Florida’s “Slow Down and Move Over” law states that as “motorists approach and pass all emergency vehicles on the side of the road, they are to move out of the lane closest to it (providing that the road has two or more lanes in their direction) and slow the speed to 20 MPH less than the posted speed limit.”

“The law is in place to prevent accidents and injuries to passengers and emergency vehicles on the side of the road,” said HCSO District 4 Cpl., Greg Wynn, adding that all 50 states have a form of the “Move Over” law in place.

According to a recent report by National Traffic Incident Management Network, five firefighters are struck each year while one police officer each month, one tow-truck operator per week and one road worker every three days.

The necessity of reminding motorists of the “Move Over” law also made headlines locally following an accident that sent HCSO District 4, Master Deputy Chris Davis and Captain Steve Launikitis to the hospital with serious injuries after they were conducting a routine traffic stop on Bryan Martinez of Valrico, who was riding his 2005 Suzuki motorcycle.

While interviewing Martinez on the west shoulder of southbound I-75, just north of the Sun City exit ramp (SR 674) a 1993 Honda Goldwing motorcycle, driven southbound on I-75 by Bryan Edmonston, 27, of 160 Albany Dr., Kissimmee, drove into the right emergency lane and struck the officers, deputies said.

Davis, 49, a 27-year veteran and 31-year veteran, Launikitis, 53, were both transported via Medivac helicopter to Tampa General Hospital, with injuries requiring immediate surgery.

“Just seconds before the crash, the two deputies managed to alert Martinez to move because they saw that they were going to be struck by the motorcycle,” HCSO spokesman Larry McKinnon said. “Their actions prevented Martinez from being hit or injured but, unfortunately, they were unable to avoid being hit themselves.”
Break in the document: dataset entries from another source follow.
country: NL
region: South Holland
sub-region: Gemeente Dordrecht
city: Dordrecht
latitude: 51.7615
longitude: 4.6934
McKinnon emphasized that the law was created because there are a lot of accidents and injuries on the side of Florida highways and roads.
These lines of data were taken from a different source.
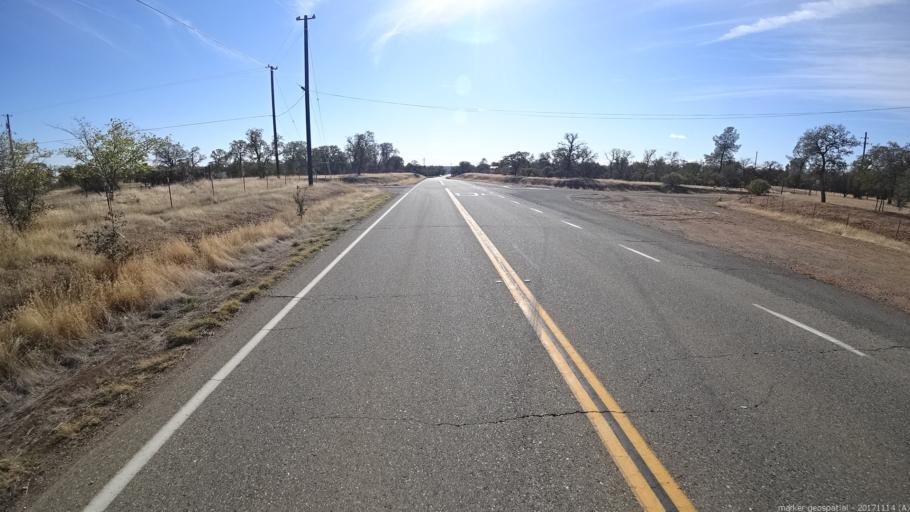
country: US
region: California
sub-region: Shasta County
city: Anderson
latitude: 40.4127
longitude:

HCSO Cpl. Tracy Reeves agreed, and mentioned the importance of conducting regular multi-agency, targeted traffic enforcement deployments on county roads to assist motorists on being familiar with the laws and not take them for granted.

“It is all about educating the public,” Reeves said while taking the lead on a recent traffic enforcement operation targeting the “Move Over” law on SR 60 just east of Brandon.

During the hour-long detail, the fact that most drivers either do not want to follow or are clearly oblivious of the law—some passing a traffic stop exceeding 60 mph—was unquestionably tested as deputies were pulling motorists over for violation of the law, one after another.

“We could literally do this all day long,” Robert Bateman, a 16-year veteran with the department’s District 2 office said.

“Make no mistake about it,” Bateman said, as he was issuing a citation to a motorist for failure to follow the “Move Over” law. “It’s the law and is in place to assist, protect and keep emergency and  road workers safe while they are doing their job. Failure to comply with the law will result in a $153 fine and three points on your driver’s license.”

As the two HCSO deputies recover from their injuries, the department hopes to see motorists do their part by cooperating with the laws and support those who are risking their lives and their own safety to protect them.